The last episode of BG will come and go and TV will still be the same. The "moral dilemmas" that are easy to find parallels in real life politics are easy to find because you want to find them.
When Dan Quayle spoke about the negative impacts on society when Murphy Brown deliberately became a single parent, everyone was falling all over themselves claiming "it's just a TV show" and claiming that Quayle was an idiot for even suggesting that TV might have some relevance to real life. When they find deep, meaningful parallels to real life, "TV will never be the same". Please, pick one and stick with it.
It is a space opra.
2001 was science fiction.
Arthur C. Clarke, H.G. Wells, and even a little Douglas Adams were science fiction writers. They wrote about how society changes around technology and envision life in the context of new technology.
BSG has nothing to do with science fiction. They don't contemplate the benefits or dangers of science. They use it as nothing more than a backdrop. The closest BSG comes to science fiction is in the first episode where Adama critiques and disdains technology. (Ignoring, of course, he's on a space ship.)
>If my country were invaded and occupied by a foreign power, I would ensure that I obey the cease-fires and give peace a chance, and not hide like a coward amongst my own women and children as I target the enemy's women and children.
All guerilla wars are spun this way. The danger of good vs. evil propoganda is that someday you might WANT peace, and when you try for it one of your fellow comrades will put a bullet in your head. That's already happened to the last Israeli president who wanted peace.
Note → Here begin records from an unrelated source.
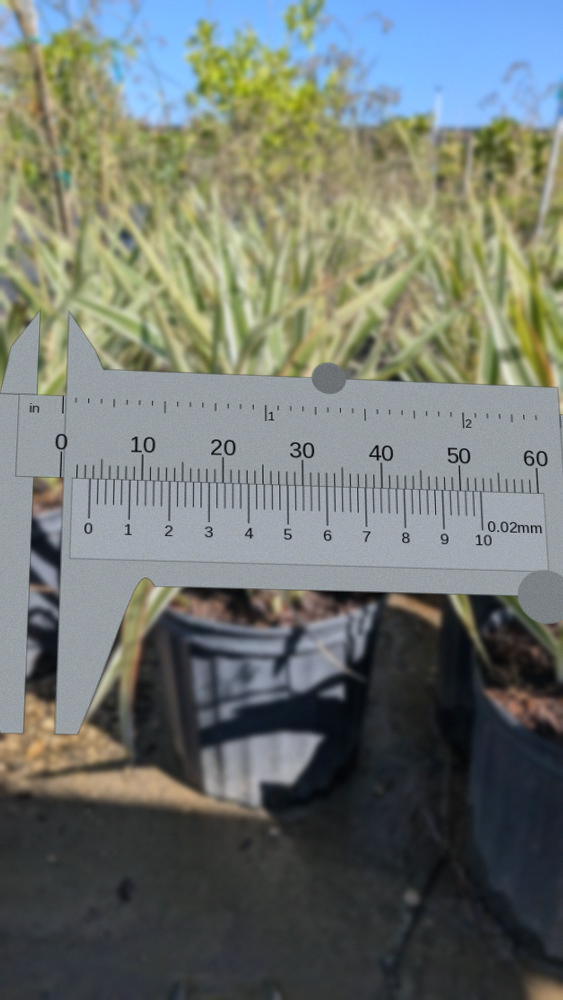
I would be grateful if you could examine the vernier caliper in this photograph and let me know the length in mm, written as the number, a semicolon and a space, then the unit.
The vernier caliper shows 3.6; mm
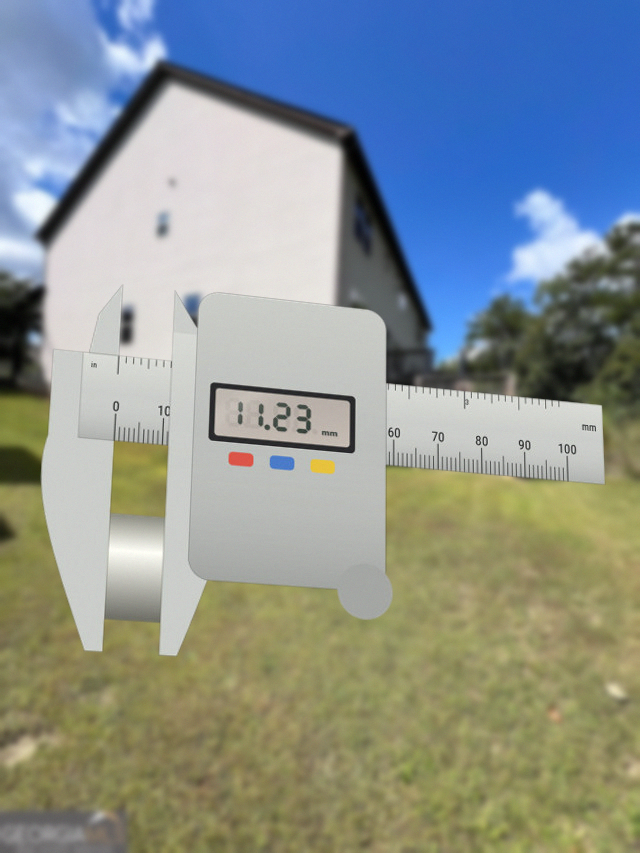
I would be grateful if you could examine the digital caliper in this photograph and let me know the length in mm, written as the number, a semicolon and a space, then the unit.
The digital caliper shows 11.23; mm
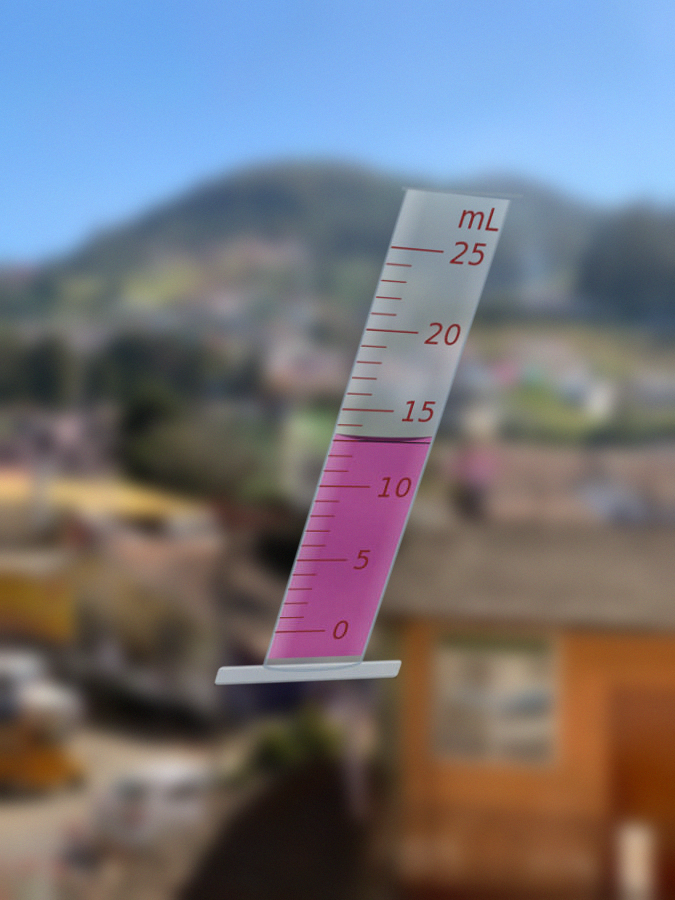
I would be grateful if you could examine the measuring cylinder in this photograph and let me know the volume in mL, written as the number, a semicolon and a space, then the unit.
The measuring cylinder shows 13; mL
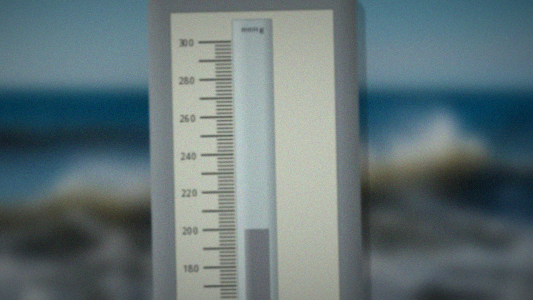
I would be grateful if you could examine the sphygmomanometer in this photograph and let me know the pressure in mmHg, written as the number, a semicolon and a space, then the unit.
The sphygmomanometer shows 200; mmHg
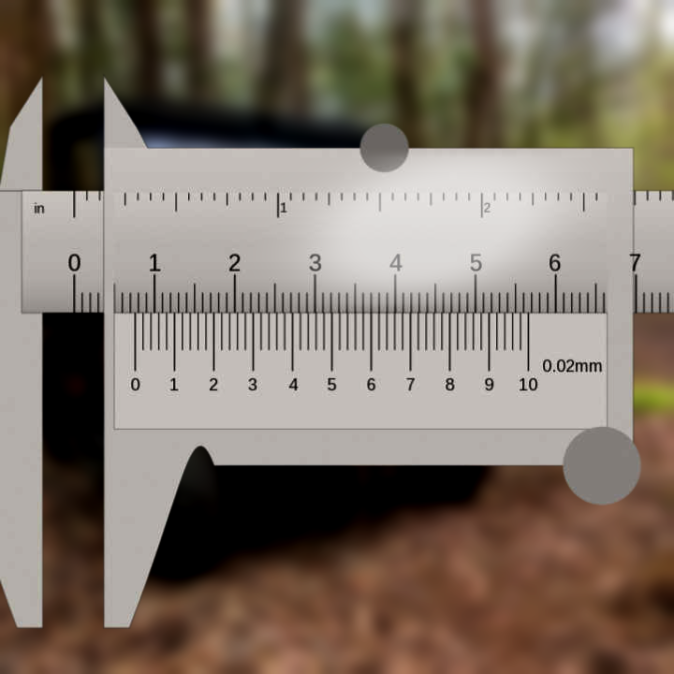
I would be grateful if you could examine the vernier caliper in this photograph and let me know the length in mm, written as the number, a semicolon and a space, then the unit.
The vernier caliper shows 7.6; mm
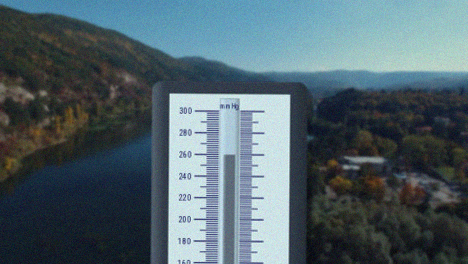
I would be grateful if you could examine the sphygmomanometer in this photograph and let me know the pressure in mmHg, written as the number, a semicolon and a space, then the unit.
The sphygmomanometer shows 260; mmHg
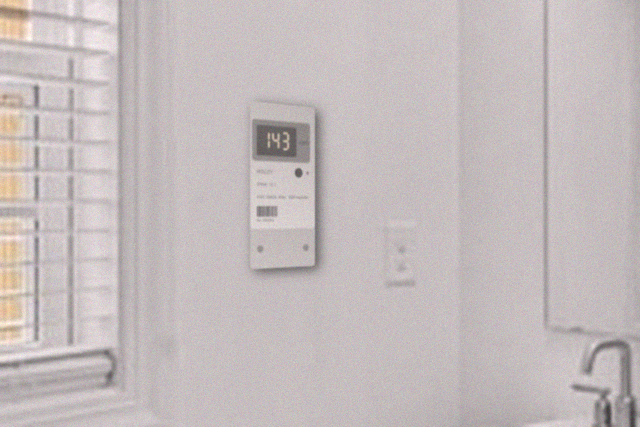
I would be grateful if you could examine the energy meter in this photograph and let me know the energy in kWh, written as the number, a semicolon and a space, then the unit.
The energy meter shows 143; kWh
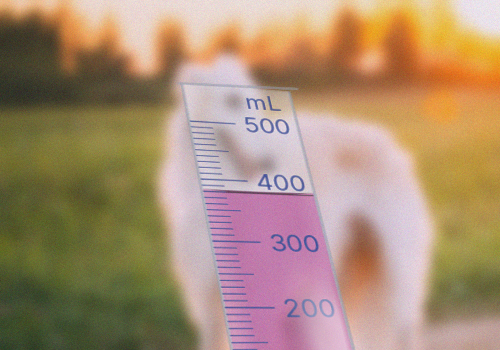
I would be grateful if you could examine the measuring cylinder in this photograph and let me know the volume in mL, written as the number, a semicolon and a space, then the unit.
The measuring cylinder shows 380; mL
Israel survives as a "pure" culture by ethnically herding native born non-Jews into refugee camps. Chasing people into camps and then not allowing them to leave counts as herding. A constant state of war provides justification.
The simple truth is peace would destroy Israel, demographically speaking. The "right of return" would mean a majority Palestinian state of Israel.
Houses that were occupied by the same families for hundreds of years get taken and turned over to colonial settlers born in far away places like Moscow.
The thing is, apartheid ended gracefully in South Africa because both sides didn't brainwash themselves into a corner, and produced sane leaders who negotiated an end to minority rule. I don't see that happening here.
What right have you lost? What can't you do now that you were happily doing before Bush took office?
It's not about what I can or can not do. I'm doing everything I did now after Bush that I did before Bush. But then, that's how these things work. You're all fine and happy until you fall afoul of someone. And that's when you become really interested in the checks and balances that keep Governmental authority from being abused.
Bush's actions have chipped away at those checks and balances. And while that doesn't mean much to most people, I can only hope that it will never HAVE to mean anything to you.
And don't get me wrong. If I am a foreign operative then by all means, tap my communications and catch me out. Use my communications to uncover my cohorts. Play the spy game and win. But be sure that you've done the due dilligance to ensure that I am, in fact, said foreign operative before doing so. And prove that work in front of a judge.